Sanchez-Ramirez Santiago, Cutter Asher
Department of Ecology and Evolutionary Biology, University of Toronto, Toronto, Ontario, Canada.
MicroPubl Biol. 2025 Jun 2;2025. doi: 10.17912/micropub.biology.001599. eCollection 2025.
Gene regulatory changes acting and to a gene can be inferred with allele-specific expression (ASE) transcriptomes from interspecies and inter-population hybrids and their parents. Problems of mapping bias and excessive information loss, however, can arise unintentionally from cumbersome analysis pipelines. We introduce CompMap, a self-contained method in Python that generates allele-specific expression counts from genotype-specific alignments. CompMap sorts and counts reads, not just SNPs, by comparing read-mapping statistics to parental alignments within homologous regions. Ambiguous alignments resolve proportionally to allele-specific counts or statistically using a binomial distribution. Simulations with CompMap show low error rates in assessing regulatory divergence.

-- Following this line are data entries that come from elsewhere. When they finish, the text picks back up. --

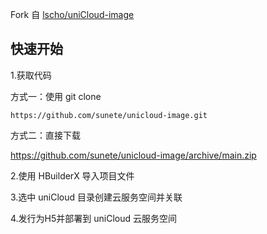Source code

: Fork 自 [lscho/uniCloud-image](https://github.com/lscho/uniCloud-image)

## 快速开始

1.获取代码

方式一：使用 git clone

`https://github.com/sunete/unicloud-image.git`

方式二：直接下载

<https://github.com/sunete/unicloud-image/archive/main.zip>


2.使用 HBuilderX 导入项目文件

3.选中 uniCloud 目录创建云服务空间并关联

4.发行为H5并部署到 uniCloud 云服务空间


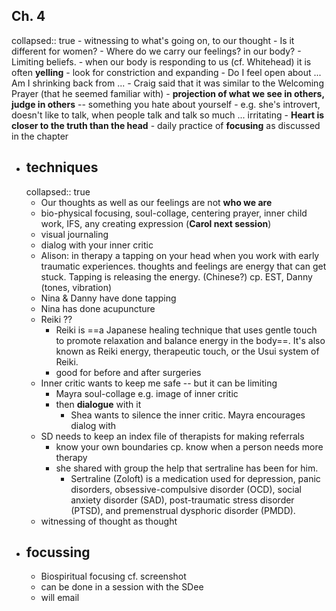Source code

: ## Ch. 4
collapsed:: true
	- witnessing to what's going on, to our thought
	- Is it different for women?
	- Where do we carry our feelings? in our body?
	- Limiting beliefs.
	- when our body is responding to us (cf. Whitehead) it is often **yelling**
	- look for constriction and expanding
		- Do I feel open about ... Am I shrinking back from ...
	- Craig said that it was similar to the Welcoming Prayer (that he seemed familiar with)
	- **projection of what we see in others, judge in others** -- something you hate about yourself
		- e.g. she's introvert, doesn't like to talk, when people talk and talk so much ... irritating
	- **Heart is closer to the truth than the head**
		- daily practice of **focusing** as discussed in the chapter
- ## techniques
  collapsed:: true
	- Our thoughts as well as our feelings are not **who we are**
	- bio-physical focusing, soul-collage, centering prayer, inner child work, IFS, any creating expression (**Carol next session**)
	- visual journaling
	- dialog with your inner critic
	- Alison: in therapy a tapping on your head when you work with early traumatic experiences. thoughts and feelings are energy that can get stuck. Tapping is releasing the energy. (Chinese?) cp. EST, Danny (tones, vibration)
	- Nina & Danny have done tapping
	- Nina has done acupuncture
	- Reiki ??
		- Reiki is ==a Japanese healing technique that uses gentle touch to promote relaxation and balance energy in the body==. It's also known as Reiki energy, therapeutic touch, or the Usui system of Reiki.
		- good for before and after surgeries
	- Inner critic wants to keep me safe -- but it can be limiting
		- Mayra soul-collage  e.g. image of inner critic
		- then **dialogue** with it
			- Shea wants to silence the inner critic. Mayra encourages dialog with
	- SD needs to keep an index file of therapists for making referrals
		- know your own boundaries cp. know when a person needs more therapy
		- she shared with group the help that sertraline has been for him.
			- Sertraline (Zoloft) 
			  is a medication used for depression, panic disorders, 
			  obsessive-compulsive disorder (OCD), social anxiety disorder (SAD), 
			  post-traumatic stress disorder (PTSD), and premenstrual dysphoric 
			  disorder (PMDD).
	- witnessing of thought as thought
- ## focussing
	- Biospiritual focusing cf. screenshot
	- can be done in a session with the SDee
	- will email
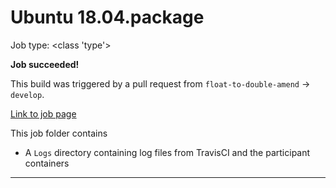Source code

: # Ubuntu 18.04.package

Job type: <class 'type'>



**Job succeeded!**



This build was triggered by a pull request from `float-to-double-amend` → `develop`.



[Link to job page]({[job_link]})


This job folder contains
- A `Logs` directory containing log files from TravisCI and the participant containers


---

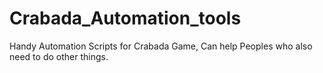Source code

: # Crabada_Automation_tools
Handy Automation Scripts for Crabada Game, Can help Peoples who also need to do other things.
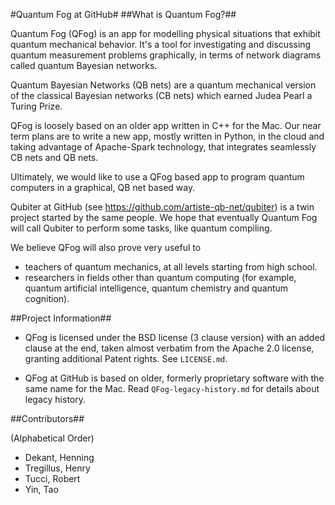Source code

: #Quantum Fog at GitHub#
##What is Quantum Fog?##

Quantum Fog (QFog) is an app for modelling physical situations that exhibit quantum mechanical behavior. It's a tool for investigating and discussing quantum measurement problems graphically, in terms of network diagrams called quantum Bayesian networks.

Quantum Bayesian Networks (QB nets) are a quantum mechanical version of the classical Bayesian networks (CB nets) which earned Judea Pearl a Turing Prize.

QFog is loosely based on an older app written in C++ for the Mac. Our near term plans are to write a new app, mostly written in Python, in the cloud and taking advantage of Apache-Spark technology, that integrates seamlessly CB nets and QB nets.

Ultimately, we would like to use a QFog based app to program quantum computers in a graphical, QB net based way. 

Qubiter at GitHub (see https://github.com/artiste-qb-net/qubiter) is a twin project started by the same people. We hope that eventually Quantum Fog will call Qubiter to perform some tasks, like quantum compiling.

We believe QFog will also prove very useful to 
* teachers of quantum mechanics, at all levels starting from high school.
* researchers in fields other than quantum computing (for example, quantum artificial intelligence, quantum chemistry and quantum cognition).

##Project Information##

* QFog is licensed under the BSD license (3 clause version) with an added clause at the end, taken almost verbatim from the Apache 2.0 license, granting additional Patent rights. See `LICENSE.md`.

* QFog at GitHub is based on older, formerly proprietary software with the same name for the Mac. Read `QFog-legacy-history.md` for details about legacy history.

##Contributors##

(Alphabetical Order)
* Dekant, Henning
* Tregillus, Henry
* Tucci, Robert
* Yin, Tao
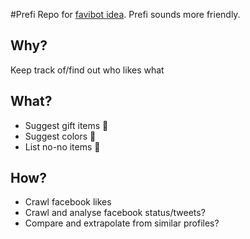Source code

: #Prefi
Repo for [favibot idea](https://github.com/Ideaboxes/proposal/blob/master/favibot.md). Prefi sounds more friendly.
## Why?
Keep track of/find out who likes what
## What?
- Suggest gift items :gift:
- Suggest colors :rainbow:
- List no-no items :no_good:
## How?
- Crawl facebook likes
- Crawl and analyse facebook status/tweets?
- Compare and extrapolate from similar profiles?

作用于基因的基因调控变化可以通过种间和种群间杂种及其亲本的等位基因特异性表达(ASE)转录组来推断。然而,繁琐的分析流程可能会无意中产生映射偏差和过多信息丢失的问题。我们引入了CompMap,这是一种用Python编写的独立方法,可从基因型特异性比对中生成等位基因特异性表达计数。CompMap通过将读取映射统计信息与同源区域内的亲本比对进行比较,不仅对单核苷酸多态性(SNP)进行排序和计数,还对读取进行排序和计数。模糊比对根据等位基因特异性计数按比例解析,或使用二项分布进行统计解析。使用CompMap进行的模拟显示,在评估调控差异时错误率较低。